▶ _WHAT YOU HAVE TO DO_
Your reply should be the whole listing, copied exactly, with the pictures left out.

▶ _SUPPLIED ENTRIES_
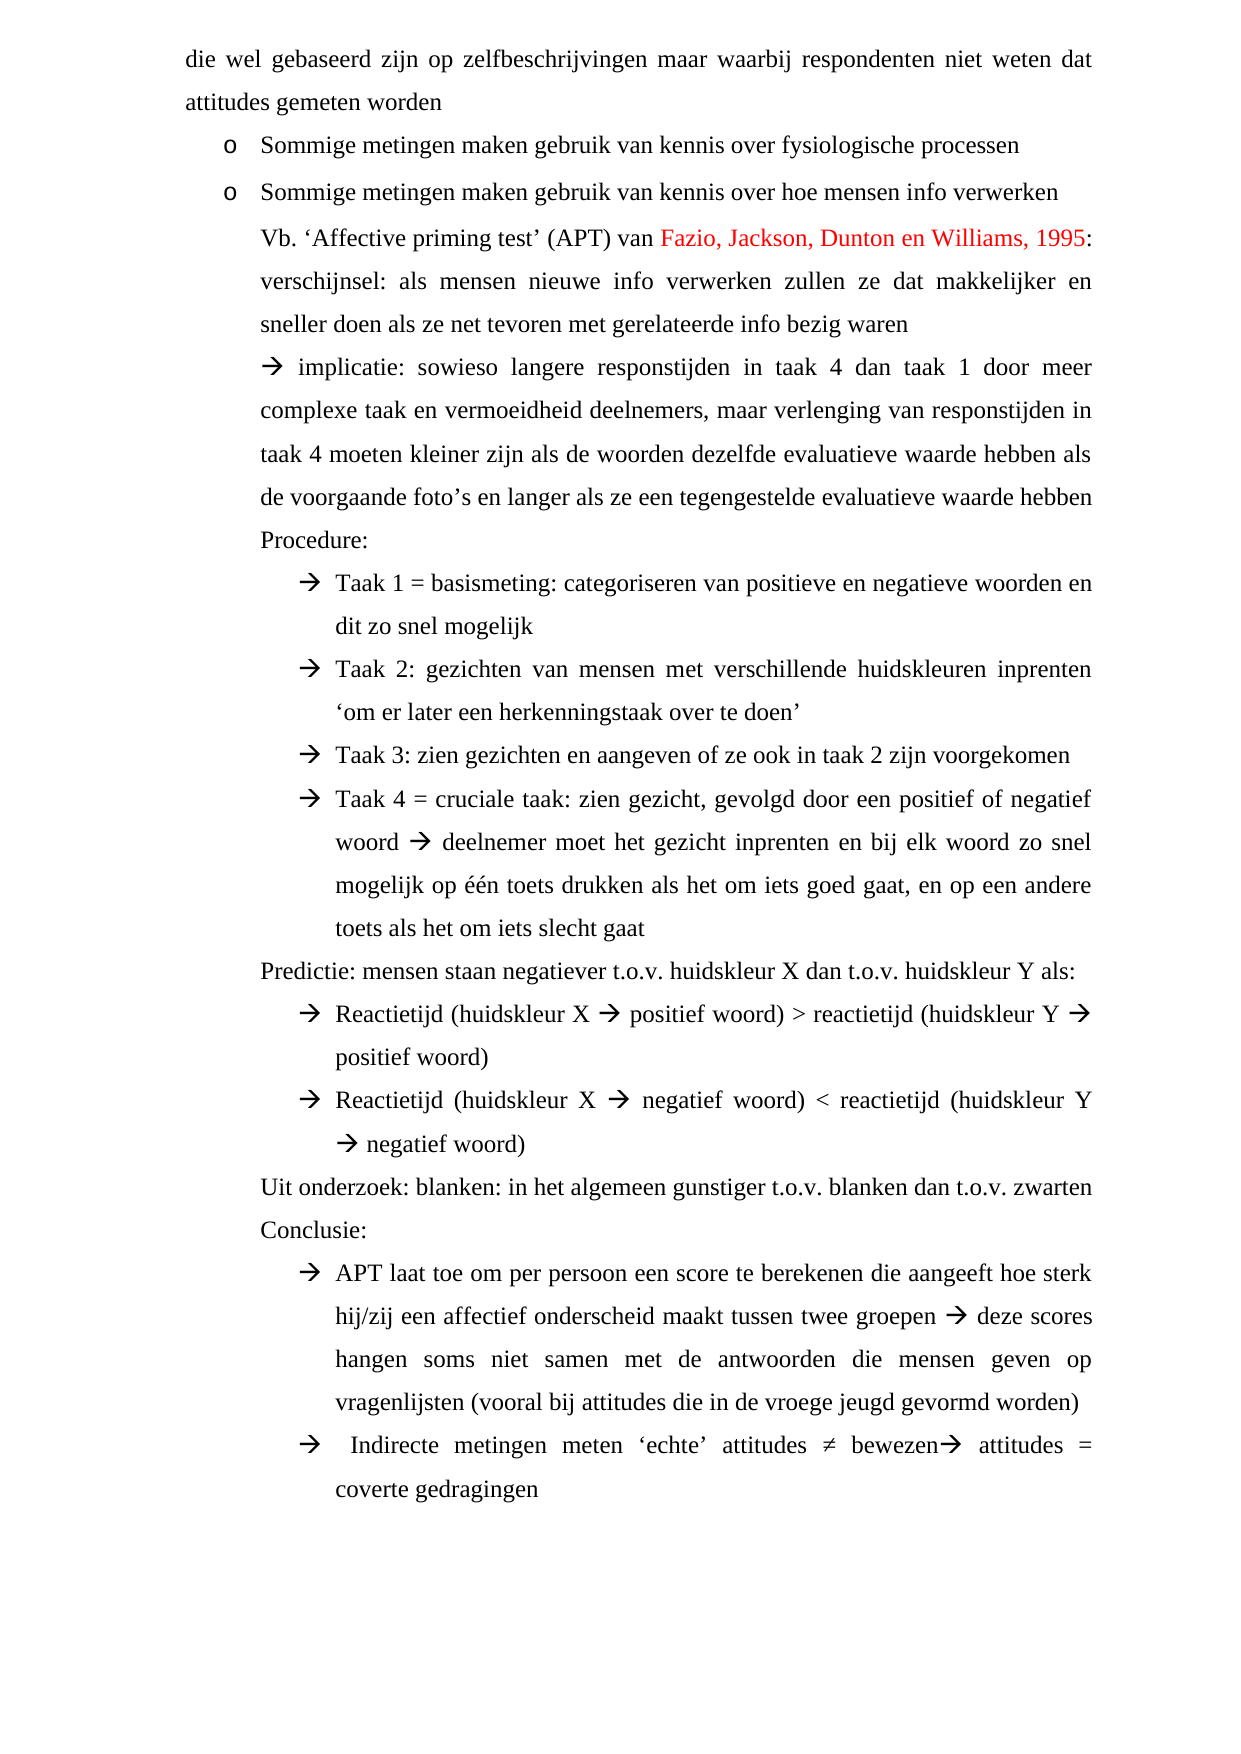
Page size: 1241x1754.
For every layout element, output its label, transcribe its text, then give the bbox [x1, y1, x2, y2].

list Taak 3: zien gezichten en aangeven of ze ook in taak 2 zijn voorgekomen [298, 741, 1093, 769]
list Indirecte metingen meten ‘echte’ attitudes ≠ bewezen attitudes = coverte gedragingen [298, 1431, 1093, 1502]
text Conclusie: [260, 1215, 1093, 1244]
list Procedure: [260, 525, 1093, 554]
list APT laat toe om per persoon een score te berekenen die aangeeft hoe sterk hij/zij een affectief onderscheid maakt tussen twee groepen deze scores hangen soms niet samen met de antwoorden die mensen geven op vragenlijsten (vooral bij attitudes die in de vroege jeugd gevormd worden) [298, 1258, 1093, 1416]
list Vb. ‘Affective priming test’ (APT) van Fazio, Jackson, Dunton en Williams, 1995: verschijnsel: als mensen nieuwe info verwerken zullen ze dat makkelijker en sneller doen als ze net tevoren met gerelateerde info bezig waren [260, 223, 1093, 338]
text Predictie: mensen staan negatiever t.o.v. huidskleur X dan t.o.v. huidskleur Y als: [260, 956, 1093, 985]
list Taak 2: gezichten van mensen met verschillende huidskleuren inprenten ‘om er later een herkenningstaak over te doen’ [298, 654, 1093, 726]
list Taak 4 = cruciale taak: zien gezicht, gevolgd door een positief of negatief woord deelnemer moet het gezicht inprenten en bij elk woord zo snel mogelijk op één toets drukken als het om iets goed gaat, en op een andere toets als het om iets slecht gaat [298, 784, 1093, 942]
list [148, 44, 1093, 116]
list Sommige metingen maken gebruik van kennis over fysiologische processen [223, 131, 1093, 161]
list Taak 1 = basismeting: categoriseren van positieve en negatieve woorden en dit zo snel mogelijk [298, 568, 1093, 640]
list Reactietijd (huidskleur X negatief woord) < reactietijd (huidskleur Y negatief woord) [298, 1086, 1093, 1157]
list implicatie: sowieso langere responstijden in taak 4 dan taak 1 door meer complexe taak en vermoeidheid deelnemers, maar verlenging van responstijden in taak 4 moeten kleiner zijn als de woorden dezelfde evaluatieve waarde hebben als de voorgaande foto’s en langer als ze een tegengestelde evaluatieve waarde hebben [260, 352, 1093, 511]
text Uit onderzoek: blanken: in het algemeen gunstiger t.o.v. blanken dan t.o.v. zwarten [260, 1172, 1093, 1201]
list Sommige metingen maken gebruik van kennis over hoe mensen info verwerken [223, 177, 1093, 208]
list Reactietijd (huidskleur X positief woord) > reactietijd (huidskleur Y positief woord) [298, 999, 1093, 1071]
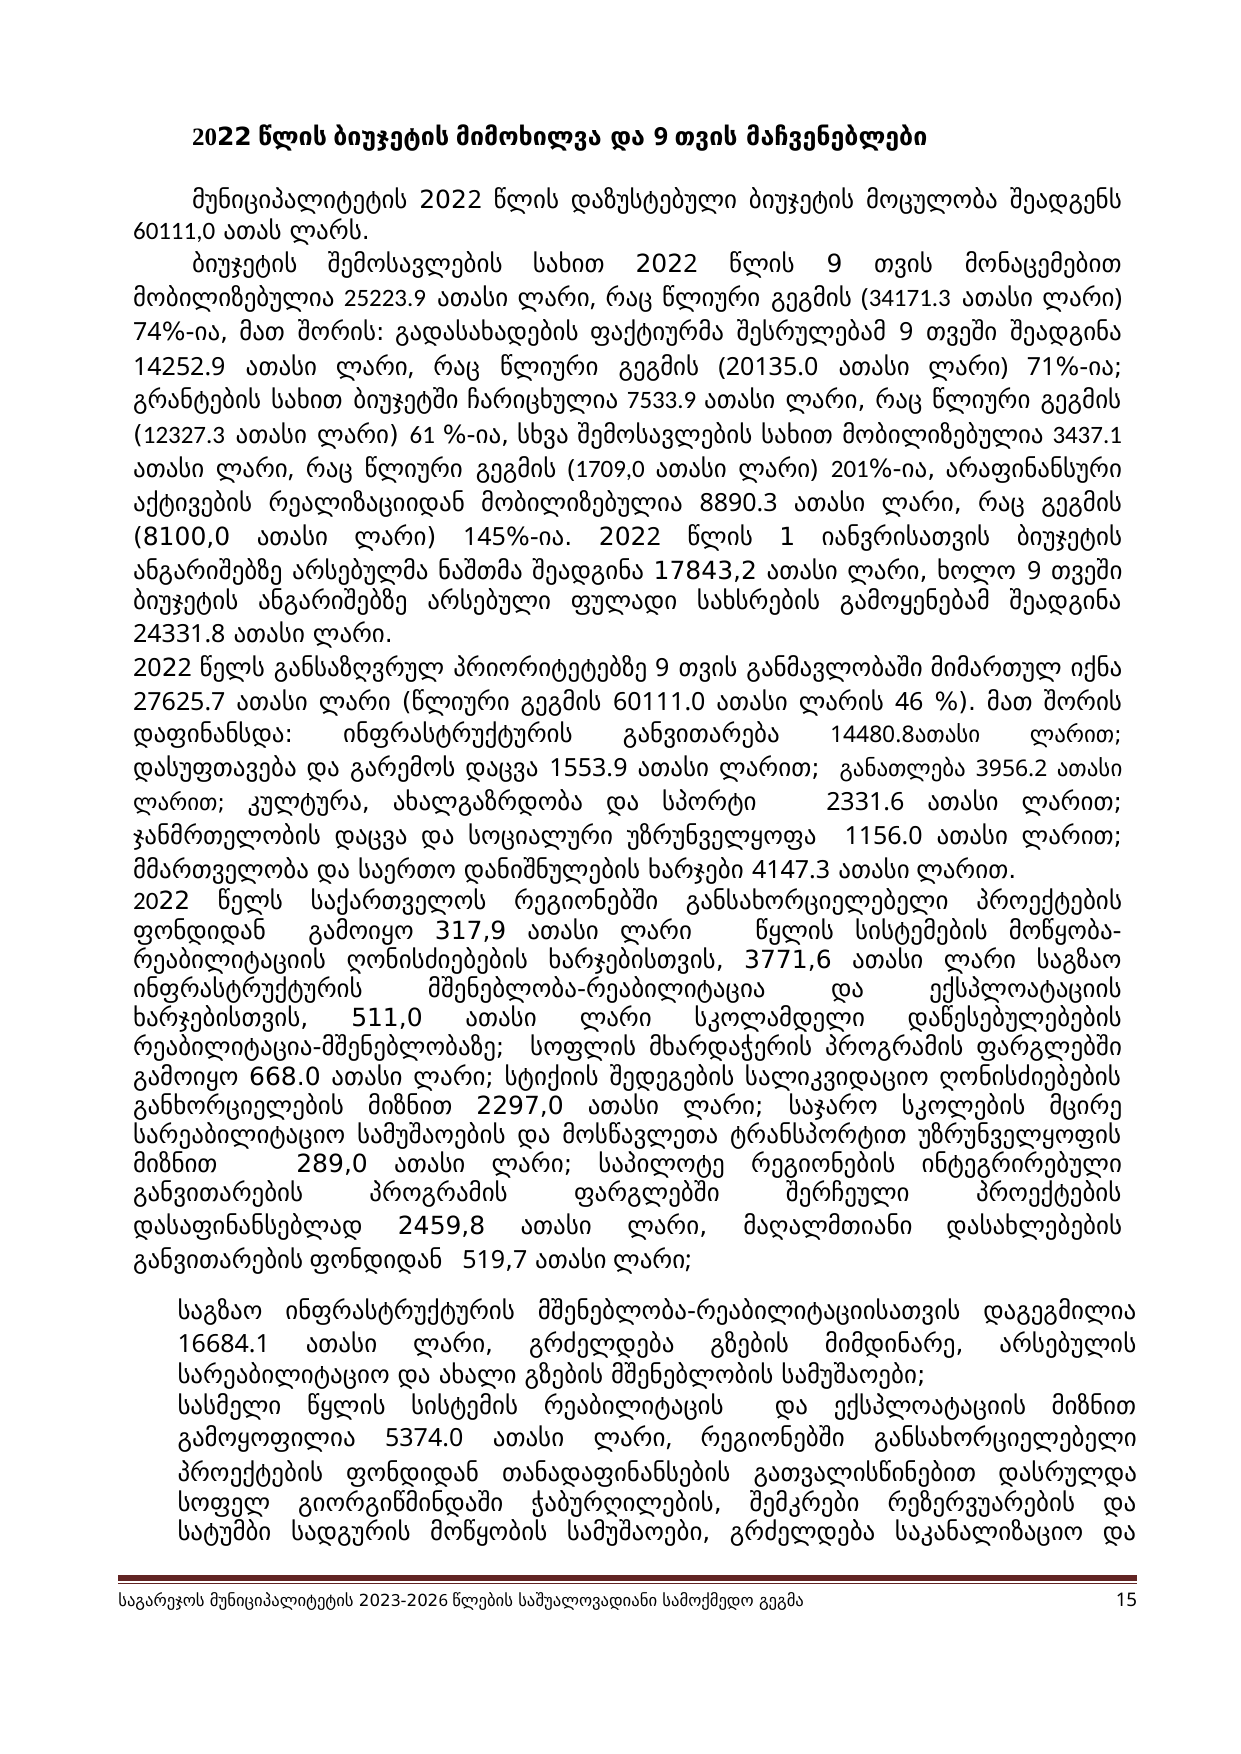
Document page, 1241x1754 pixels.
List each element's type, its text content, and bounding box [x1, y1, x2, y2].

▶ _RESPONSE TO THE EXERCISE_
Page size: 1241x1754.
For every layout element, output its label, transcribe its text, then give the bbox [x1, y1, x2, y2].

list Taak 3: zien gezichten en aangeven of ze ook in taak 2 zijn voorgekomen [298, 741, 1093, 769]
list Indirecte metingen meten ‘echte’ attitudes ≠ bewezen attitudes = coverte gedragingen [298, 1431, 1093, 1502]
text Conclusie: [260, 1215, 1093, 1244]
list Procedure: [260, 525, 1093, 554]
list APT laat toe om per persoon een score te berekenen die aangeeft hoe sterk hij/zij een affectief onderscheid maakt tussen twee groepen deze scores hangen soms niet samen met de antwoorden die mensen geven op vragenlijsten (vooral bij attitudes die in de vroege jeugd gevormd worden) [298, 1258, 1093, 1416]
list Vb. ‘Affective priming test’ (APT) van Fazio, Jackson, Dunton en Williams, 1995: verschijnsel: als mensen nieuwe info verwerken zullen ze dat makkelijker en sneller doen als ze net tevoren met gerelateerde info bezig waren [260, 223, 1093, 338]
text Predictie: mensen staan negatiever t.o.v. huidskleur X dan t.o.v. huidskleur Y als: [260, 956, 1093, 985]
list Taak 2: gezichten van mensen met verschillende huidskleuren inprenten ‘om er later een herkenningstaak over te doen’ [298, 654, 1093, 726]
list Taak 4 = cruciale taak: zien gezicht, gevolgd door een positief of negatief woord deelnemer moet het gezicht inprenten en bij elk woord zo snel mogelijk op één toets drukken als het om iets goed gaat, en op een andere toets als het om iets slecht gaat [298, 784, 1093, 942]
list [148, 44, 1093, 116]
list Sommige metingen maken gebruik van kennis over fysiologische processen [223, 131, 1093, 161]
list Taak 1 = basismeting: categoriseren van positieve en negatieve woorden en dit zo snel mogelijk [298, 568, 1093, 640]
list Reactietijd (huidskleur X negatief woord) < reactietijd (huidskleur Y negatief woord) [298, 1086, 1093, 1157]
list implicatie: sowieso langere responstijden in taak 4 dan taak 1 door meer complexe taak en vermoeidheid deelnemers, maar verlenging van responstijden in taak 4 moeten kleiner zijn als de woorden dezelfde evaluatieve waarde hebben als de voorgaande foto’s en langer als ze een tegengestelde evaluatieve waarde hebben [260, 352, 1093, 511]
text Uit onderzoek: blanken: in het algemeen gunstiger t.o.v. blanken dan t.o.v. zwarten [260, 1172, 1093, 1201]
list Sommige metingen maken gebruik van kennis over hoe mensen info verwerken [223, 177, 1093, 208]
list Reactietijd (huidskleur X positief woord) > reactietijd (huidskleur Y positief woord) [298, 999, 1093, 1071]
Document page, 1241x1754 pixels.
List each element's type, its text content, and bounding box [x1, y1, x2, y2].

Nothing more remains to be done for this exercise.